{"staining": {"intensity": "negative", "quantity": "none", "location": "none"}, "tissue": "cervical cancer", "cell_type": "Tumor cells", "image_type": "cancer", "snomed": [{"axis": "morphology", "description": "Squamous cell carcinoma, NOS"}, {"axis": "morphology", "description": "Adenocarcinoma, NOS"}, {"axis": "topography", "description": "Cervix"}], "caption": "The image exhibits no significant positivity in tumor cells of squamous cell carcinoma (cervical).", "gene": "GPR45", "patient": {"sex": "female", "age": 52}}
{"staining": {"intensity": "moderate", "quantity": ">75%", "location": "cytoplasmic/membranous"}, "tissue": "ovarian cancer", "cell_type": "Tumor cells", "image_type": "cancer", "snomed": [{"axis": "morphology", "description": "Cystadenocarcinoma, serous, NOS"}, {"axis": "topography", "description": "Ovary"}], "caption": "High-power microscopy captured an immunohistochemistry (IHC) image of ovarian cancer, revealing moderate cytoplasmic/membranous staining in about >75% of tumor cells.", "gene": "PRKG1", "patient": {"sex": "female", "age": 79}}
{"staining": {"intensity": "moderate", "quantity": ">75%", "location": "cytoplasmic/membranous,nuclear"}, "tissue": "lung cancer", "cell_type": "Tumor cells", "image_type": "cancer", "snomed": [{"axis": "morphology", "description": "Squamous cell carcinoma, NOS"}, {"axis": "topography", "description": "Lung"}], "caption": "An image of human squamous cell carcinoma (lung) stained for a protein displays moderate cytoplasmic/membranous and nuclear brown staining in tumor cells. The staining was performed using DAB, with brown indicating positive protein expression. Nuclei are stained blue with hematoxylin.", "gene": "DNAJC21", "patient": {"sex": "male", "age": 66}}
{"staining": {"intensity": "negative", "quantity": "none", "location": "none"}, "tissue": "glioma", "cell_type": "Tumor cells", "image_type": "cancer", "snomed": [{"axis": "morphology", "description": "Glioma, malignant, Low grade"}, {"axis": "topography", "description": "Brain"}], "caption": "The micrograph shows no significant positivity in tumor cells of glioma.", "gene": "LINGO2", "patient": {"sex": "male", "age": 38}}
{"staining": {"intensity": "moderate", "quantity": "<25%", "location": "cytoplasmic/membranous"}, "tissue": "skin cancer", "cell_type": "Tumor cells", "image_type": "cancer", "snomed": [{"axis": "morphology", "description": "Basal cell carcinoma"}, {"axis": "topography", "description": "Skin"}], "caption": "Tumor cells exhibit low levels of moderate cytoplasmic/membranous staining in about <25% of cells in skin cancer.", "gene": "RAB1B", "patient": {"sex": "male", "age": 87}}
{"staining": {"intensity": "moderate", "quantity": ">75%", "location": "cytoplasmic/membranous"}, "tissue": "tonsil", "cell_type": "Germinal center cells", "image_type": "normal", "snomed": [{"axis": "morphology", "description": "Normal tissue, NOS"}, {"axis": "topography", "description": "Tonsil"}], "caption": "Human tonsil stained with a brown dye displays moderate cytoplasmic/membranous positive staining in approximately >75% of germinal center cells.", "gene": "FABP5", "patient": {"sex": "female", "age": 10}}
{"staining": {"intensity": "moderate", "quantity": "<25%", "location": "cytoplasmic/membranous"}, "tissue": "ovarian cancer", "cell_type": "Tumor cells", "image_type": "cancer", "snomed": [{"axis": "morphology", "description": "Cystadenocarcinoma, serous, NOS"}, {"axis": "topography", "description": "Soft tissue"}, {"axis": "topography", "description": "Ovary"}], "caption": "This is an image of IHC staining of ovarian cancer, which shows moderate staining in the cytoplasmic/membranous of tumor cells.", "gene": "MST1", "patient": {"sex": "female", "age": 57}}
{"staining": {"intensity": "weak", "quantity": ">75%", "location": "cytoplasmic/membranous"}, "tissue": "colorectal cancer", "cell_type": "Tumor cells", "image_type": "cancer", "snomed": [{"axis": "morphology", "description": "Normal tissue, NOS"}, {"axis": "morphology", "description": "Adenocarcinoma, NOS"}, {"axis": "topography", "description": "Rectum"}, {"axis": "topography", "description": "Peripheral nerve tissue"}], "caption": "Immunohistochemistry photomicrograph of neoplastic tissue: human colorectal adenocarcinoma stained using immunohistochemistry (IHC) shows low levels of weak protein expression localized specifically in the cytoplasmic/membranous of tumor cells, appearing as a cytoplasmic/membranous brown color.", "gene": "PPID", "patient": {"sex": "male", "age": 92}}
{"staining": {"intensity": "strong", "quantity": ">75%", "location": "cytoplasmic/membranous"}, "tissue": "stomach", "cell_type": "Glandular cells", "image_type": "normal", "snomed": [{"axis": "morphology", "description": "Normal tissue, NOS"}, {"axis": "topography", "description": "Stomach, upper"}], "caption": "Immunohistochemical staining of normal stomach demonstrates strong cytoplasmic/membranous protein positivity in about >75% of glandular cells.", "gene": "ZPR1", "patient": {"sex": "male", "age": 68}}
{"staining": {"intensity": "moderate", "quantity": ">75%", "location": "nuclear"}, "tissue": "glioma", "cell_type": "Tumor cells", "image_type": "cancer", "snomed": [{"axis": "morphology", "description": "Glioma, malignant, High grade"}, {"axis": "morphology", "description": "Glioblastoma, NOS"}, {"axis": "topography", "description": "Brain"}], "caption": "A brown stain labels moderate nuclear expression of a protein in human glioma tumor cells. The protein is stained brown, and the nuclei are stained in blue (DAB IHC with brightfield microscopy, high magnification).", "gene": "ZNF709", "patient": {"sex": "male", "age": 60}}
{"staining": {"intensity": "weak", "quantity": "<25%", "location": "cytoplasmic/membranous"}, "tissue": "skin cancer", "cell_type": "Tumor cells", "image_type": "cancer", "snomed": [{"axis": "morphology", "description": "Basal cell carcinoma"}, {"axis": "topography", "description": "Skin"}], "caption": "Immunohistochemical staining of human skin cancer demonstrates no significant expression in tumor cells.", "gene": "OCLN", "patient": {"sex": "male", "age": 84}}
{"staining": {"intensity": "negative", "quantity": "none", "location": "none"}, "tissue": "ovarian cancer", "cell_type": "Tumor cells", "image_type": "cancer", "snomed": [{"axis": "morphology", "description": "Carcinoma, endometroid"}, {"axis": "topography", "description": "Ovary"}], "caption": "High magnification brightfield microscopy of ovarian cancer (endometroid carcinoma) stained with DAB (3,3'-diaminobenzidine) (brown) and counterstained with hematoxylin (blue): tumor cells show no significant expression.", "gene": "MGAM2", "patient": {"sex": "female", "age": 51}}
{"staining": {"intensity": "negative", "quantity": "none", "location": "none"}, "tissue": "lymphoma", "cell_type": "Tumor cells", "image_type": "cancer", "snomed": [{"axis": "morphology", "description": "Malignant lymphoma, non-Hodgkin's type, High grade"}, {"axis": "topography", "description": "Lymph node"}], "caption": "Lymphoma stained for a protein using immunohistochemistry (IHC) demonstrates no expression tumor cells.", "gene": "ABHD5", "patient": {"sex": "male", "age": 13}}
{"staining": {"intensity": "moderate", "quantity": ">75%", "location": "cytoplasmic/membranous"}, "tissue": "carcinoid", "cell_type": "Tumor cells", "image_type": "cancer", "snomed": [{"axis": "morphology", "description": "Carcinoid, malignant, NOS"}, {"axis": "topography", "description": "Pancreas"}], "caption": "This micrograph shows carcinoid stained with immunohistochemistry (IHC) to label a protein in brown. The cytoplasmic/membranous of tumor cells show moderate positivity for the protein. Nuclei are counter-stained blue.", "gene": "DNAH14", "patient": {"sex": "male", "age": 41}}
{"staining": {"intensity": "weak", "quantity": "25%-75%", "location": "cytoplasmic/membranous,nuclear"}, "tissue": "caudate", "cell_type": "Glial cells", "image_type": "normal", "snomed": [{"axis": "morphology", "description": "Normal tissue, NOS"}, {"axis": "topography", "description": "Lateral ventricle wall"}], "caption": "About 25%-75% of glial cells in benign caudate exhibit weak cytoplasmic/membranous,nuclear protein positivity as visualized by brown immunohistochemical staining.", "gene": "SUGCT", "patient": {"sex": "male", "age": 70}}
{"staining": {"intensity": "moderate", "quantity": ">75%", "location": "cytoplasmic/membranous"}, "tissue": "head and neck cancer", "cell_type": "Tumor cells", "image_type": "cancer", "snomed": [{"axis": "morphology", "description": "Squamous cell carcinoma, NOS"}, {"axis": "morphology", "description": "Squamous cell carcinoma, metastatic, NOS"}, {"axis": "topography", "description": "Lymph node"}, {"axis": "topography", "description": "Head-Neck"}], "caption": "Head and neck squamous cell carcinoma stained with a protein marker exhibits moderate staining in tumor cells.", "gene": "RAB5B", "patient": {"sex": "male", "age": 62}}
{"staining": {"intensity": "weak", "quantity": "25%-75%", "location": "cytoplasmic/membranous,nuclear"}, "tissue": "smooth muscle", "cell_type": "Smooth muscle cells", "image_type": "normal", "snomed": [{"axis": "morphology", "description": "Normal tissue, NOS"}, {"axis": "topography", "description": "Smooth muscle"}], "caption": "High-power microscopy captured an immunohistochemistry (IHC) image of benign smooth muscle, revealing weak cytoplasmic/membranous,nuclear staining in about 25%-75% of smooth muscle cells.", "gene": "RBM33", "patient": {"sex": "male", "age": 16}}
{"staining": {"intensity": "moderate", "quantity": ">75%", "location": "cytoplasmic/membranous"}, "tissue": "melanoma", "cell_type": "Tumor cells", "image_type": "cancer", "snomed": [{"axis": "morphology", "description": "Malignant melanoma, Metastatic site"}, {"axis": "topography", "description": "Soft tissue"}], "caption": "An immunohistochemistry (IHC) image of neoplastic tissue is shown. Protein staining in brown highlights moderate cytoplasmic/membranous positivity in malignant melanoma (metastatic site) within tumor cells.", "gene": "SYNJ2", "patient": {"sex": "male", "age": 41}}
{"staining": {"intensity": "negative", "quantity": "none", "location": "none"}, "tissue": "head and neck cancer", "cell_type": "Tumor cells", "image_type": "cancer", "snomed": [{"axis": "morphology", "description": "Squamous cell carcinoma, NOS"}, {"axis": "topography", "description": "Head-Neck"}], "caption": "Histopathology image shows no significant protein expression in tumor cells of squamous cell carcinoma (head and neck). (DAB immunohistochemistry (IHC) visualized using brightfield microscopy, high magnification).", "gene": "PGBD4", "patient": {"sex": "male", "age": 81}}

▬▬▬▬▬▬

### WORK ITEM:
The lines above from the one containing "brown stain labels" through the one containing "staining of human" are to be set down exactly, and no others.

### OUTPUT FOR THIS EXERCISE:
{"staining": {"intensity": "moderate", "quantity": ">75%", "location": "nuclear"}, "tissue": "glioma", "cell_type": "Tumor cells", "image_type": "cancer", "snomed": [{"axis": "morphology", "description": "Glioma, malignant, High grade"}, {"axis": "morphology", "description": "Glioblastoma, NOS"}, {"axis": "topography", "description": "Brain"}], "caption": "A brown stain labels moderate nuclear expression of a protein in human glioma tumor cells. The protein is stained brown, and the nuclei are stained in blue (DAB IHC with brightfield microscopy, high magnification).", "gene": "ZNF709", "patient": {"sex": "male", "age": 60}}
{"staining": {"intensity": "weak", "quantity": "<25%", "location": "cytoplasmic/membranous"}, "tissue": "skin cancer", "cell_type": "Tumor cells", "image_type": "cancer", "snomed": [{"axis": "morphology", "description": "Basal cell carcinoma"}, {"axis": "topography", "description": "Skin"}], "caption": "Immunohistochemical staining of human skin cancer demonstrates no significant expression in tumor cells.", "gene": "OCLN", "patient": {"sex": "male", "age": 84}}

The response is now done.